§ **Text under study**

=== Section Start ===

New BonsaiDb Example: Histograms

ecton · October 15, 2021, 2:06am

I had an interesting thought a few weeks ago: could you use the map/reduce views in BonsaiDb to store histograms. Today, I explored that and decided to publish the example.

Using BonsaiDb’s map/reduce Views to produce histograms

When I originally had this idea, I searched the excellent hdrhistogram crate to see if it has built-in serialization support. It does, although I had to include a small wrapper to support Serde.

With that question answered, it was down to the actual task at hand: storing raw sample data and producing histograms as a result of querying the database. For the data storage, this is the structure I store as a collection (view-histogram.rs:97-104):

/// A set of samples that were taken at a specific time.
#[derive(Debug, Serialize, Deserialize)]
pub struct Samples {
    /// The timestamp of the samples.
    pub timestamp: u64,
    /// The raw samples.
    pub entries: Vec<u64>,
}

BonsaiDb will allow inserting more than one entry with the same timestamp, as we haven’t defined it as a unique key. That’s OK – BonsaiDb will handle that for us by returning all of the relevant data based on the view query.

The View is going to allow us to query for histograms that can be filtered based on the timestamp they were recorded at. Using a real world example, this could be used to compare how benchmarks performed last week against this week.

So, the first part of the view will define the Key as a u64 and the Value as a StoredHistogram (view-histogram.rs:118-151):

/// A view for [`Samples`] which produces a histogram.

=== Section End ===

§ **Records shown**

=== Section Start ===

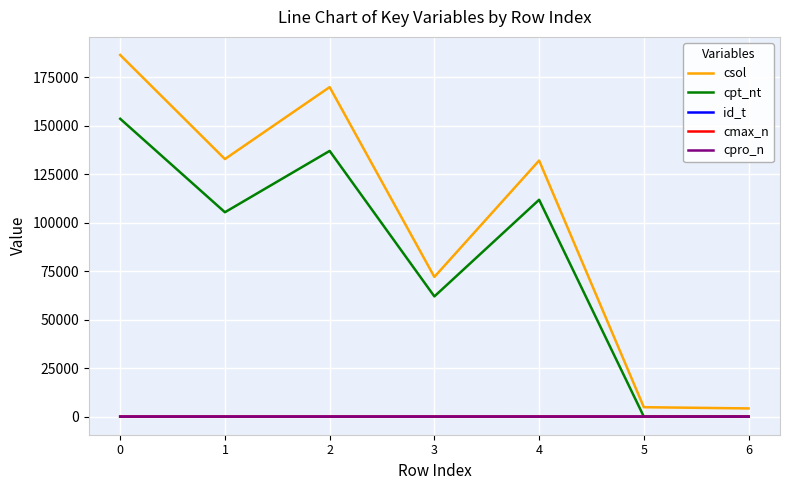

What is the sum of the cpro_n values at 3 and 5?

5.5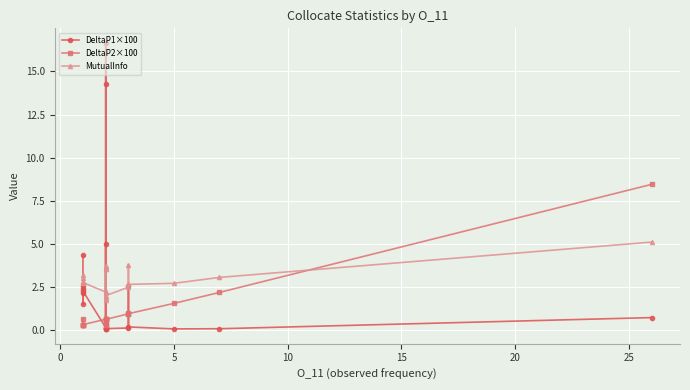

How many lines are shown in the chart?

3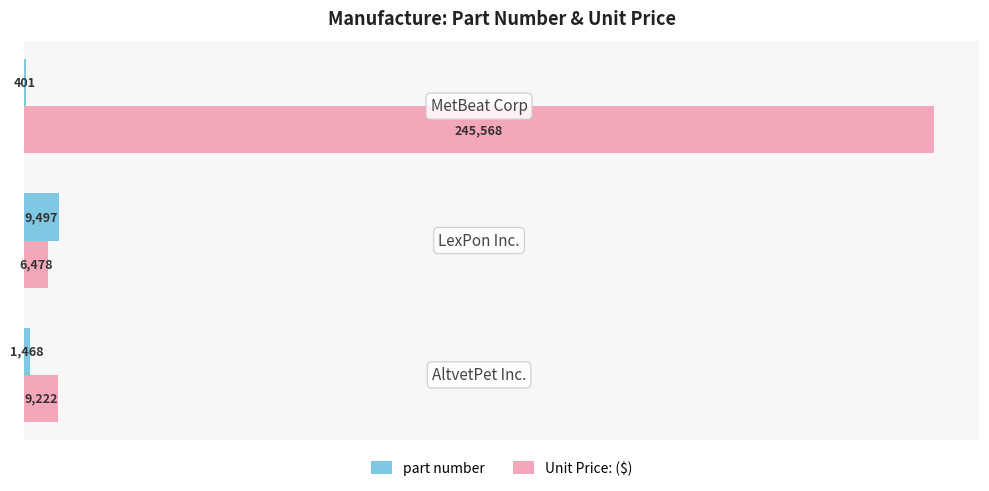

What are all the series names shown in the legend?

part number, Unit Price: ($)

=== Section End ===
=== Section Start ===

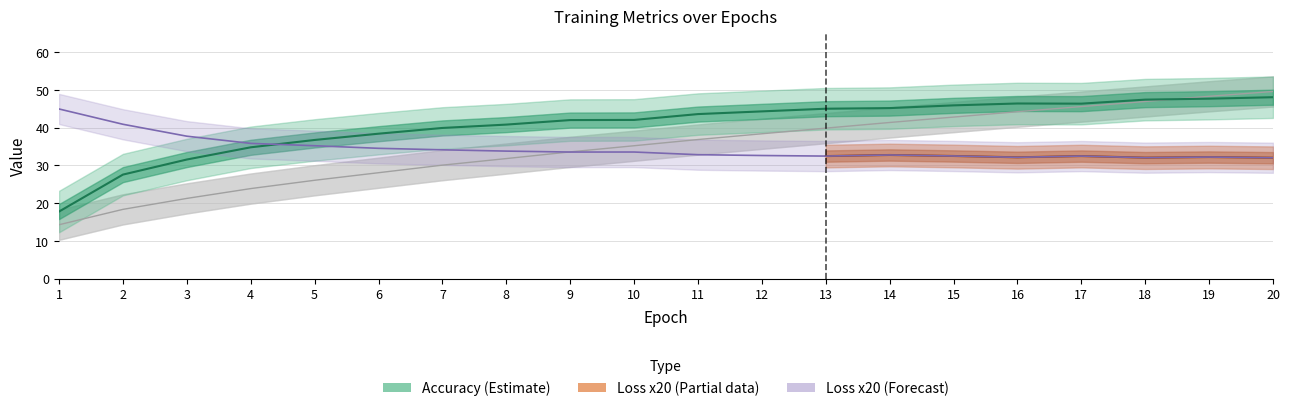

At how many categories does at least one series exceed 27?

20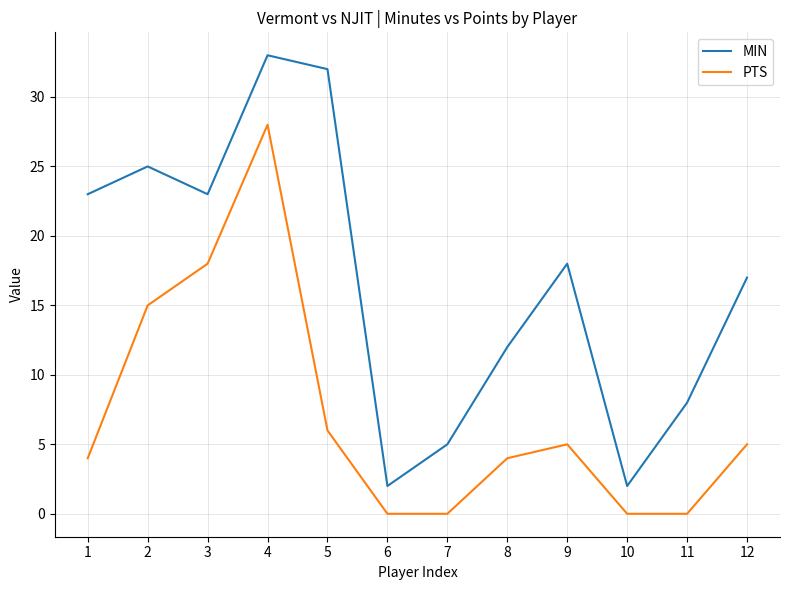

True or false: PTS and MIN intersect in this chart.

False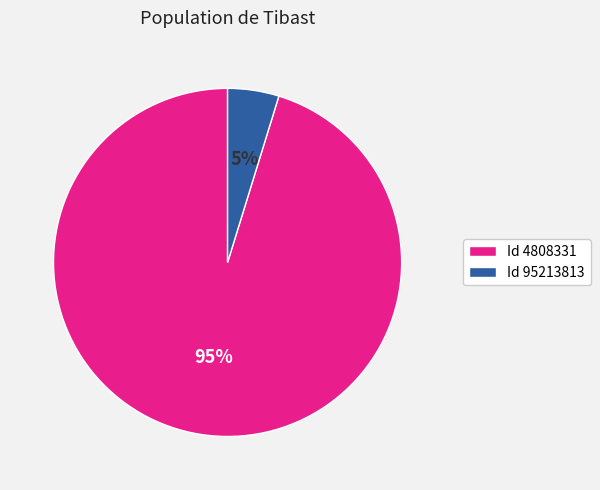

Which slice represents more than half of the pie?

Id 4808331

=== Section End ===

§ **Exercise aim**
In the post on BonsaiDb histograms, why is it acceptable that several entries can share the same timestamp? Answer in one to three sentences. The listing has no connection to the post on BonsaiDb histograms.

§ **Answer box**
BonsaiDb permits more than one entry with the same timestamp because the timestamp has not been defined as a unique key. This is acceptable because BonsaiDb returns all of the relevant data based on the view query.